Exercise requirements: Which lines below contain the word "plus"? Copy each one.

*** Given information ***

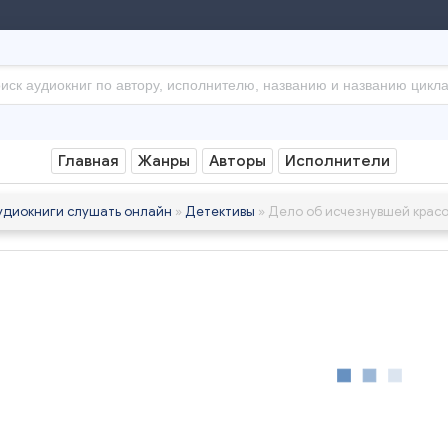
Главная
Жанры
Авторы
Исполнители
удиокниги слушать онлайн
»
Детективы
» Дело об исчезнувшей крас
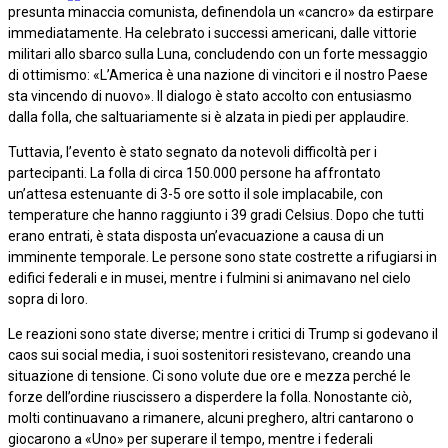
presunta minaccia comunista, definendola un «cancro» da estirpare
immediatamente. Ha celebrato i successi americani, dalle vittorie
militari allo sbarco sulla Luna, concludendo con un forte messaggio
di ottimismo: «L’America è una nazione di vincitori e il nostro Paese
sta vincendo di nuovo». Il dialogo è stato accolto con entusiasmo
dalla folla, che saltuariamente si è alzata in piedi per applaudire.
Tuttavia, l’evento è stato segnato da notevoli difficoltà per i
partecipanti. La folla di circa 150.000 persone ha affrontato
un’attesa estenuante di 3-5 ore sotto il sole implacabile, con
temperature che hanno raggiunto i 39 gradi Celsius. Dopo che tutti
erano entrati, è stata disposta un’evacuazione a causa di un
imminente temporale. Le persone sono state costrette a rifugiarsi in
edifici federali e in musei, mentre i fulmini si animavano nel cielo
sopra di loro.
Le reazioni sono state diverse; mentre i critici di Trump si godevano il
caos sui social media, i suoi sostenitori resistevano, creando una
situazione di tensione. Ci sono volute due ore e mezza perché le
forze dell’ordine riuscissero a disperdere la folla. Nonostante ciò,
molti continuavano a rimanere, alcuni preghero, altri cantarono o
giocarono a «Uno» per superare il tempo, mentre i federali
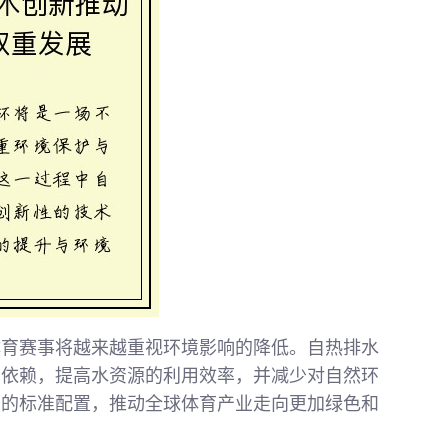
体育赛事将越来越重视环境影响的降低。自热排水
的依赖，提高水资源的利用效率，并减少对自然环
中的标准配置，推动全球体育产业走向更加绿色和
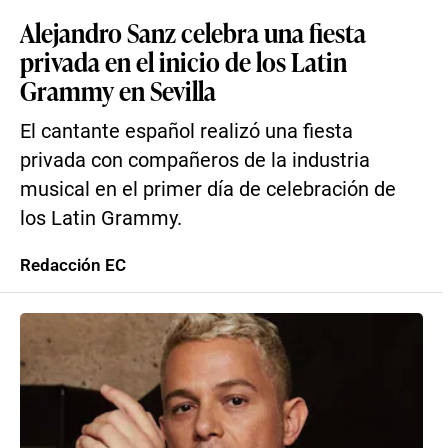
Alejandro Sanz celebra una fiesta
privada en el inicio de los Latin
Grammy en Sevilla
El cantante español realizó una fiesta
privada con compañeros de la industria
musical en el primer día de celebración de
los Latin Grammy.
Redacción EC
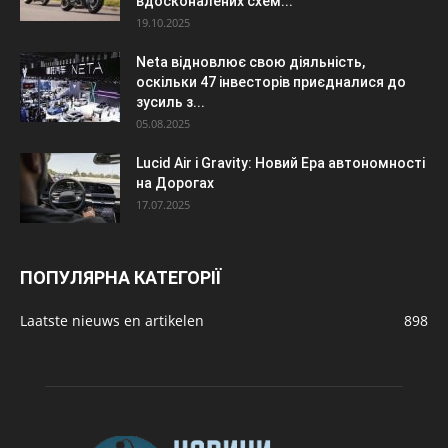
вдосконалених схем...
19.10.2025
Neta відновлює свою діяльність,
оскільки 47 інвесторів приєдналися до
зусиль з...
05.08.2025
Lucid Air і Gravity: Новий Ера автономності
на Дорогах
17.07.2025
ПОПУЛЯРНА КАТЕГОРІЇ
Laatste nieuws en artikelen
898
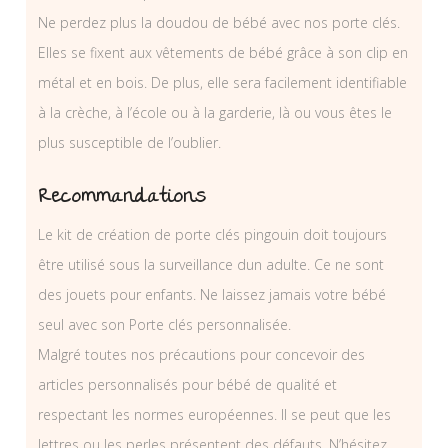
Ne perdez plus la doudou de bébé avec nos porte clés.
Elles se fixent aux vêtements de bébé grâce à son clip en
métal et en bois. De plus, elle sera facilement identifiable
à la crèche, à l’école ou à la garderie, là ou vous êtes le
plus susceptible de l’oublier.
Recommandations
Le kit de création de porte clés pingouin doit toujours
être utilisé sous la surveillance dun adulte. Ce ne sont
des jouets pour enfants. Ne laissez jamais votre bébé
seul avec son Porte clés personnalisée.
Malgré toutes nos précautions pour concevoir des
articles personnalisés pour bébé de qualité et
respectant les normes européennes. Il se peut que les
lettres ou les perles présentent des défauts. N’hésitez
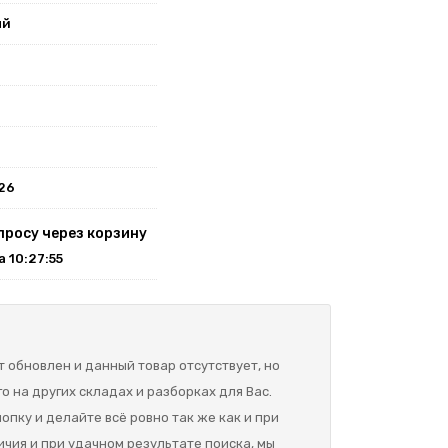
ый
026
просу через корзину
на 10:27:55
 обновлен и данный товар отсутствует, но
о на других складах и разборках для Вас.
опку и делайте всё ровно так же как и при
ичия и при удачном результате поиска, мы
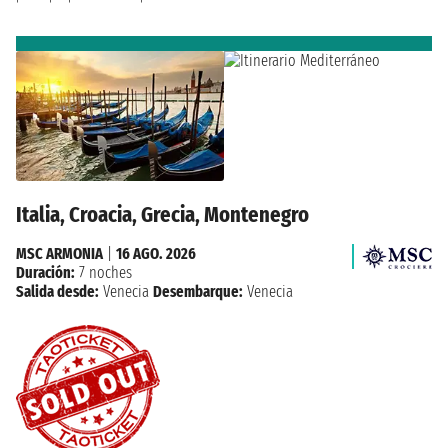
Italia, Croacia, Grecia, Montenegro
MSC ARMONIA
|
16 AGO. 2026
Duración:
7 noches
Salida desde:
Venecia
Desembarque:
Venecia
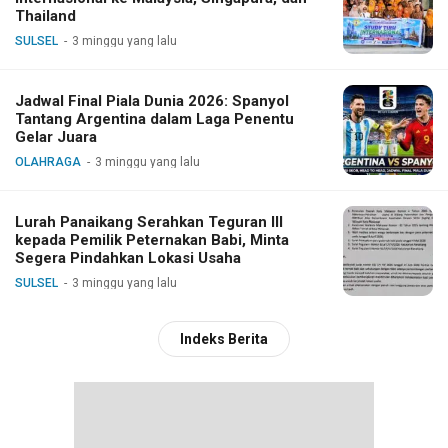
Thailand
SULSEL
3 minggu yang lalu
Jadwal Final Piala Dunia 2026: Spanyol
Tantang Argentina dalam Laga Penentu
Gelar Juara
OLAHRAGA
3 minggu yang lalu
Lurah Panaikang Serahkan Teguran III
kepada Pemilik Peternakan Babi, Minta
Segera Pindahkan Lokasi Usaha
SULSEL
3 minggu yang lalu
Indeks Berita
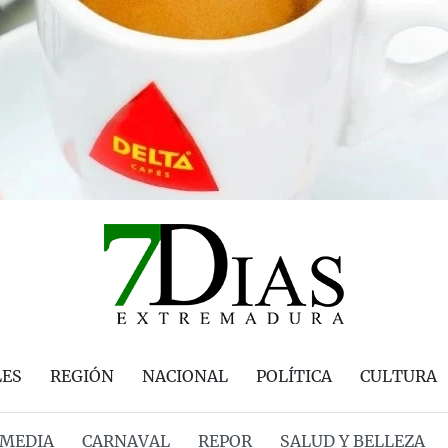
LES
REGIÓN
NACIONAL
POLÍTICA
CULTURA
MEDIA
CARNAVAL
REPOR
SALUD Y BELLEZA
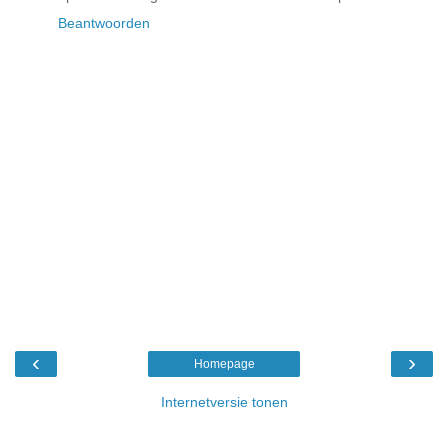
Beantwoorden
‹
›
Homepage
Internetversie tonen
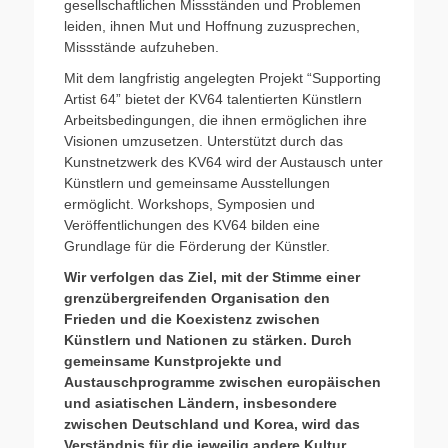
gesellschaftlichen Missständen und Problemen
leiden, ihnen Mut und Hoffnung zuzusprechen,
Missstände aufzuheben.
Mit dem langfristig angelegten Projekt “Supporting
Artist 64” bietet der KV64 talentierten Künstlern
Arbeitsbedingungen, die ihnen ermöglichen ihre
Visionen umzusetzen. Unterstützt durch das
Kunstnetzwerk des KV64 wird der Austausch unter
Künstlern und gemeinsame Ausstellungen
ermöglicht. Workshops, Symposien und
Veröffentlichungen des KV64 bilden eine
Grundlage für die Förderung der Künstler.
Wir verfolgen das Ziel, mit der Stimme einer
grenzübergreifenden Organisation den
Frieden und die Koexistenz zwischen
Künstlern und Nationen zu stärken. Durch
gemeinsame Kunstprojekte und
Austauschprogramme zwischen europäischen
und asiatischen Ländern, insbesondere
zwischen Deutschland und Korea, wird das
Verständnis für die jeweilig andere Kultur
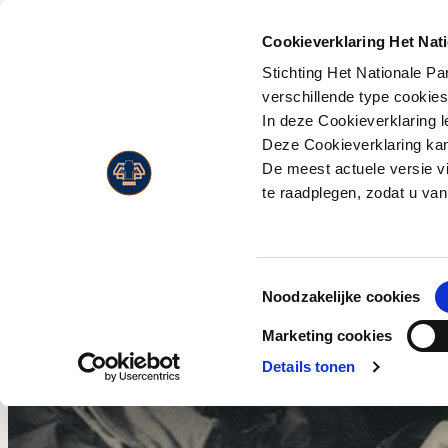
PLAN JE
BEZOEK
Cookieverklaring Het Nat
Stichting Het Nationale P
Activiteiten
Flora
verschillende type cookie
Entreeprijzen
In deze Cookieverklaring l
Museonder
Fauna
Openingstijden
Deze Cookieverklaring kan 
Jachthuis Sint Hubertus
Landschappen
De meest actuele versie v
Route & adres
Kröller-Müller Museum
Live Wildcam
te raadplegen, zodat u van
Bezoek met beperking
Wandelen
Jaarkaart
Fietsen
Toestemmingsselectie
Paardrijden
Noodzakelijke cookies
Wild en vogels spotten
Marketing cookies
Eten en drinken
Details tonen
Park Paviljoen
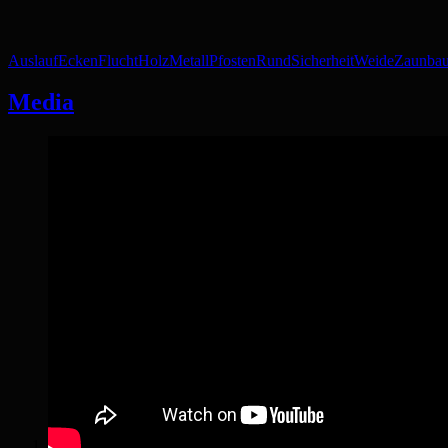
Auslauf
Ecken
Flucht
Holz
Metall
Pfosten
Rund
Sicherheit
Weide
Zaunba
Media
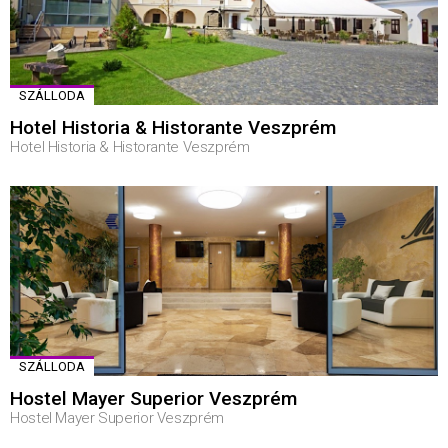
SZÁLLODA
Hotel Historia & Historante Veszprém
Hotel Historia & Historante Veszprém
SZÁLLODA
Hostel Mayer Superior Veszprém
Hostel Mayer Superior Veszprém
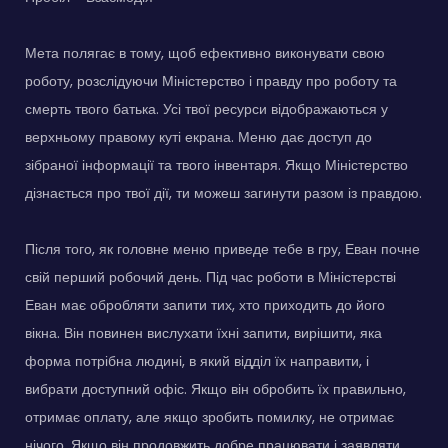
Мета полягає в тому, щоб ефективно виконувати свою
роботу, розслідуючи Міністерство і правду про роботу та
смерть твого батька. Усі твої ресурси відображаються у
верхньому правому куті екрана. Меню дає доступ до
зібраної інформації та твого інвентаря. Якщо Міністерство
дізнається про твої дії, ти можеш загинути разом із правдою.
Після того, як головне меню приведе тебе в гру, Еван почне
свій перший робочий день. Під час роботи в Міністерстві
Еван має обробляти запити тих, хто приходить до його
вікна. Він повинен вислухати їхні запити, вирішити, яка
форма потрібна людині, в який відділ їх направити, і
вибрати доступний офіс. Якщо він обробить їх правильно,
отримає оплату, але якщо зробить помилку, не отримає
нічого. Якщо він продовжить добре працювати і заявляти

*** End of Given information ***

Output below:
Ne perdez plus la doudou de bébé avec nos porte clés.
métal et en bois. De plus, elle sera facilement identifiable
plus susceptible de l’oublier.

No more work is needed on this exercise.